Full disclosure but I am a huge VoiceMeeter and VC-Audio fanboy so responses of  “I can do that with the $1 and it is better” or “that’s not open source”  will fall on deaf ears.  :-)


----------



## ov10fac (Aug 8, 2020)

If you could provide a little more in depth instructions I would appreciate it.  I am brand new to MAC and not familiar with some of your terms.  I have VB Channels installed, but can't seem to get any audio out.  Thanks.


----------



## JamLion (Oct 2, 2020)

I'm not new to mac, even I don't fully understand that. I'm confused.

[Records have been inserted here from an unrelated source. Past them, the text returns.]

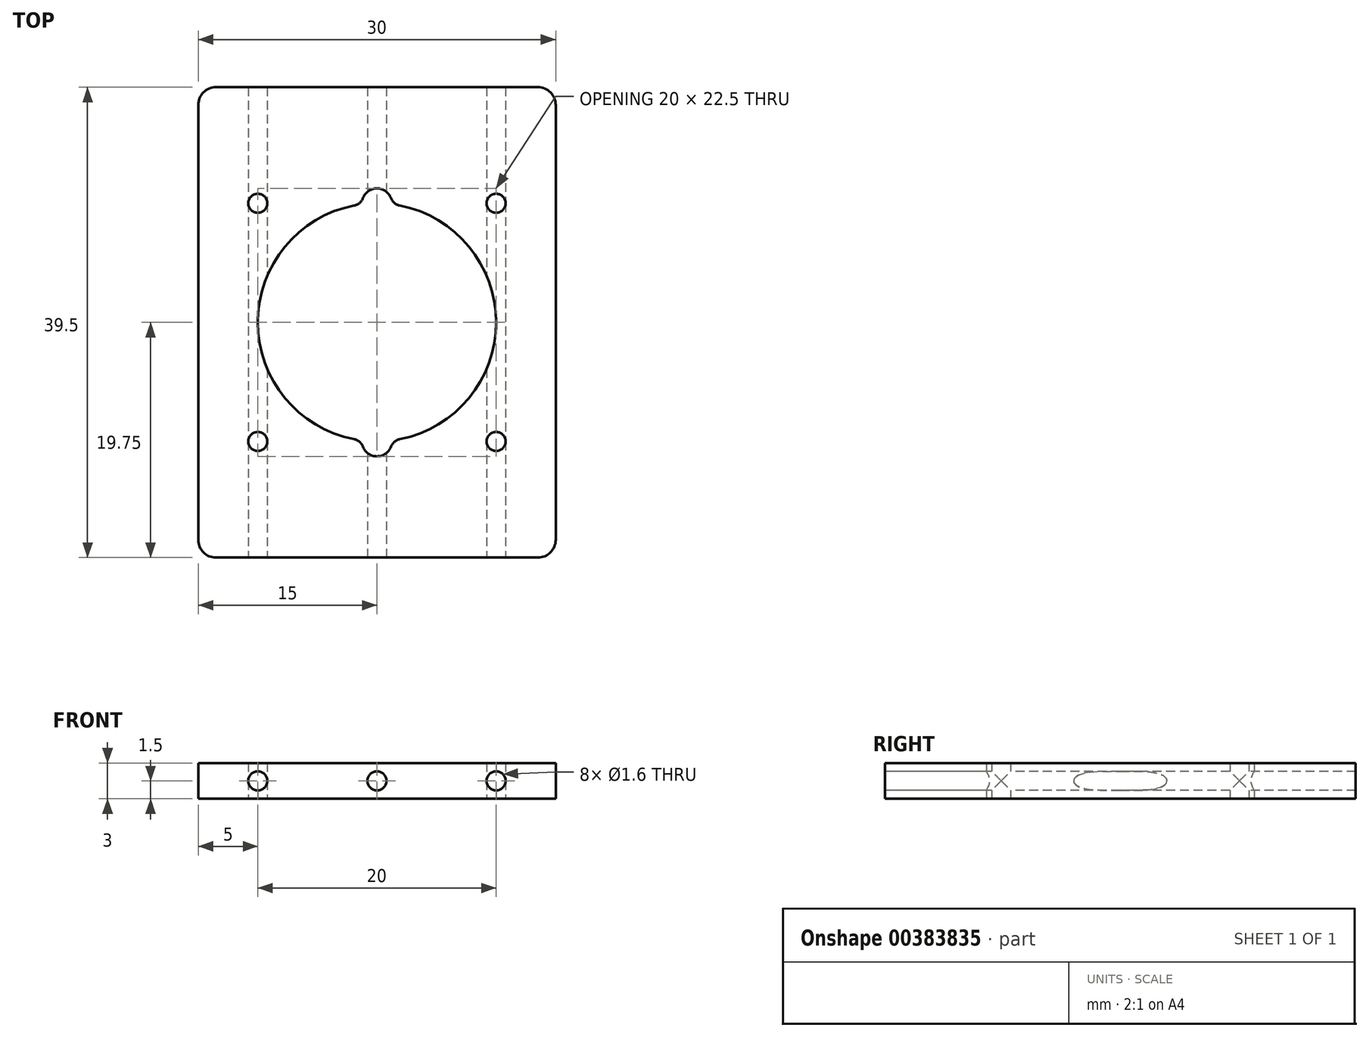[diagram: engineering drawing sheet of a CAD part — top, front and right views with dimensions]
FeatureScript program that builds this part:
annotation { "Feature Type Name" : "Feature", "Feature Type Description" : "" }
export const myFeature = defineFeature(function(context is Context, id is Id, definition is map)
    precondition{}
    {
        {
            var Q0;
            Q0=qCreatedBy(makeId("Top.planeOp"),FACE);
            var sketch = newSketch(context, id + "F0", { "sketchPlane" : qUnion([Q0])});
            skLineSegment(sketch, "E0.bottom", {"start": v(-13.5, 19.75) * mm, "end": v(13.5, 19.75) * mm});
            skLineSegment(sketch, "E0.top", {"start": v(-13.5, -19.75) * mm, "end": v(13.5, -19.75) * mm});
            skLineSegment(sketch, "E0.left", {"start": v(-15, 18.25) * mm, "end": v(-15, -18.25) * mm});
            skLineSegment(sketch, "E0.right", {"start": v(15, 18.25) * mm, "end": v(15, -18.25) * mm});
            skPoint(sketch, "E0.middle", {"position": v(0, 0) * mm});
            skLineSegment(sketch, "E1.bottom", {"start": v(-10, 10) * mm, "end": v(10, 10) * mm, "construction": true});
            skLineSegment(sketch, "E1.top", {"start": v(-10, -10) * mm, "end": v(10, -10) * mm, "construction": true});
            skLineSegment(sketch, "E1.left", {"start": v(-10, 10) * mm, "end": v(-10, -10) * mm, "construction": true});
            skLineSegment(sketch, "E1.right", {"start": v(10, 10) * mm, "end": v(10, -10) * mm, "construction": true});
            skCircle(sketch, "E2", {"center": v(-10, 10) * mm, "radius": 0.8 * mm});
            skCircle(sketch, "E3.1.0", {"center": v(-10, -10) * mm, "radius": 0.8 * mm});
            skCircle(sketch, "E3.2.0", {"center": v(10, -10) * mm, "radius": 0.8 * mm});
            skCircle(sketch, "E4.1.3.0", {"center": v(10, 10) * mm, "radius": 0.8 * mm});
            skLineSegment(sketch, "E5", {"start": v(0, 19.75) * mm, "end": v(0, 10) * mm, "construction": true});
            skLineSegment(sketch, "E6", {"start": v(-10, 19.75) * mm, "end": v(-10, 10) * mm, "construction": true});
            skPoint(sketch, "E7.visualSharp", {"position": v(-15, 19.75) * mm});
            skArc(sketch, "E7.filletArc", {"start": v(-13.5, 19.75) * mm, "mid": v(-14.56, 19.31) * mm, "end": v(-15, 18.25) * mm});
            skPoint(sketch, "E8.visualSharp", {"position": v(15, 19.75) * mm});
            skArc(sketch, "E8.filletArc", {"start": v(15, 18.25) * mm, "mid": v(14.56, 19.31) * mm, "end": v(13.5, 19.75) * mm});
            skPoint(sketch, "E9.visualSharp", {"position": v(15, -19.75) * mm});
            skArc(sketch, "E9.filletArc", {"start": v(13.5, -19.75) * mm, "mid": v(14.56, -19.31) * mm, "end": v(15, -18.25) * mm});
            skPoint(sketch, "E10.visualSharp", {"position": v(-15, -19.75) * mm});
            skArc(sketch, "E10.filletArc", {"start": v(-15, -18.25) * mm, "mid": v(-14.56, -19.31) * mm, "end": v(-13.5, -19.75) * mm});
            skPoint(sketch, "E11", {"position": v(-10, 10.8) * mm});
            skCircle(sketch, "E12", {"center": v(0, 0) * mm, "radius": 10 * mm});
            skArc(sketch, "E13", {"start": v(1.25, 10) * mm, "mid": v(0, 11.25) * mm, "end": v(-1.25, 10) * mm});
            skLineSegment(sketch, "E14", {"start": v(-1.25, 10) * mm, "end": v(-1.25, 9.92) * mm});
            skLineSegment(sketch, "E15.MirrorCS", {"start": v(1.25, 10) * mm, "end": v(1.25, 9.92) * mm});
            skLineSegment(sketch, "E16.MirrorCS", {"start": v(-1.25, -10) * mm, "end": v(-1.25, -9.92) * mm});
            skLineSegment(sketch, "E17.MirrorCS", {"start": v(1.25, -10) * mm, "end": v(1.25, -9.92) * mm});
            skArc(sketch, "E18.MirrorCS", {"start": v(1.25, -10) * mm, "mid": v(0, -11.25) * mm, "end": v(-1.25, -10) * mm});
            skSolve(sketch);
        }
        {
            var Q0;
            Q0=qSketchRegion(id+"F0",true);
            extrude(context, id + "F1", {"entities" : qUnion([Q0]), "depth" : 3 * mm, "offsetDistance" : 25 * mm});
        }
        {
            var Q0;
            Q0=makeQuery(id+"F1.opExtrude","SWEPT_FACE",FACE,{"disambiguationData":[OSD([sQuery(id+"F0.wireOp",EDGE,"E0.top")])]});
            var sketch = newSketch(context, id + "F2", { "sketchPlane" : qUnion([Q0])});
            skLineSegment(sketch, "E19", {"start": v(0, 3) * mm, "end": v(0, 0) * mm, "construction": true});
            skCircle(sketch, "E20", {"center": v(0, 1.5) * mm, "radius": 0.8 * mm});
            skCircle(sketch, "E21", {"center": v(10, 1.5) * mm, "radius": 0.8 * mm});
            skCircle(sketch, "E22.MirrorC", {"center": v(-10, 1.5) * mm, "radius": 0.8 * mm});
            skSolve(sketch);
        }
        {
            var Q0;
            Q0=qSketchRegion(id+"F2",true);
            extrude(context, id + "F3", {"entities" : qUnion([Q0]), "operationType" : NewBodyOperationType.REMOVE, "endBound" : BoundingType.THROUGH_ALL, "oppositeDirection" : true, "depth" : 25 * mm, "offsetDistance" : 25 * mm});
        }
        {
            var Q0;
            Q0=makeQuery(id+"F1.opExtrude","SWEPT_EDGE",EDGE,{"disambiguationData":[OSD([sQuery(id+"F0.wireOp",EDGE,"E12"),sQuery(id+"F0.wireOp",EDGE,"E15.MirrorCS")])]});
            var Q1;
            Q1=makeQuery(id+"F1.opExtrude","SWEPT_EDGE",EDGE,{"disambiguationData":[OSD([sQuery(id+"F0.wireOp",EDGE,"E12"),sQuery(id+"F0.wireOp",EDGE,"E14")])]});
            var Q2;
            Q2=makeQuery(id+"F1.opExtrude","SWEPT_EDGE",EDGE,{"disambiguationData":[OSD([sQuery(id+"F0.wireOp",EDGE,"E12"),sQuery(id+"F0.wireOp",EDGE,"E16.MirrorCS")])]});
            var Q3;
            Q3=makeQuery(id+"F1.opExtrude","SWEPT_EDGE",EDGE,{"disambiguationData":[OSD([sQuery(id+"F0.wireOp",EDGE,"E12"),sQuery(id+"F0.wireOp",EDGE,"E17.MirrorCS")])]});
            fillet(context, id + "F4", {"entities" : qUnion([Q0, Q1, Q2, Q3]), "radius" : 1 * mm, "tangentPropagation" : true, "allowEdgeOverflow" : false});
        }
    });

I was having a problem with not being able to hear in-game audio, but you could hear my microphone. 
I'm thinking about using virtual cables to hook up my game to OBS, but I don't know how to do that.


----------



## fornatron (Oct 5, 2020)

I made a YouTube Video on how to record your desktop audio on your Mac in OBS streams.  Check it out! https://youtu.be/EfSw8e5NvIc


----------



## jshingler (Feb 6, 2021)

Here is a blog post I did on Virtual cables between OBS and Zoom / Teams

Hope it helps









						Obs Virtual Cables
					

Send OBS Sound to Zoom and Teams




					jshingler.github.io
				




Jim


----------



## rodenp (Feb 10, 2021)

A much better and free option is to use Blackhole, which is a successor to Soundflower. 
It is also completely free and works on the latest Apple M1 silicon.
Get it here -> https://existential.audio/blackhole/


----------



## coolaj86 (Dec 28, 2021)

Note 1: The how-to video is gone.

Note 2: I got VB Cables (on an M1 with Monterey), but I can't figure out where the main "app" is. The "VB-Cable Control Panel.app" gives me zero options - just stats on the virtual driver.


----------



## coolaj86 (Dec 28, 2021)

I found the "Audio Devices" pane! It's in "Audio MIDI Setup.app".

You "Create Multi-Output Device"


----------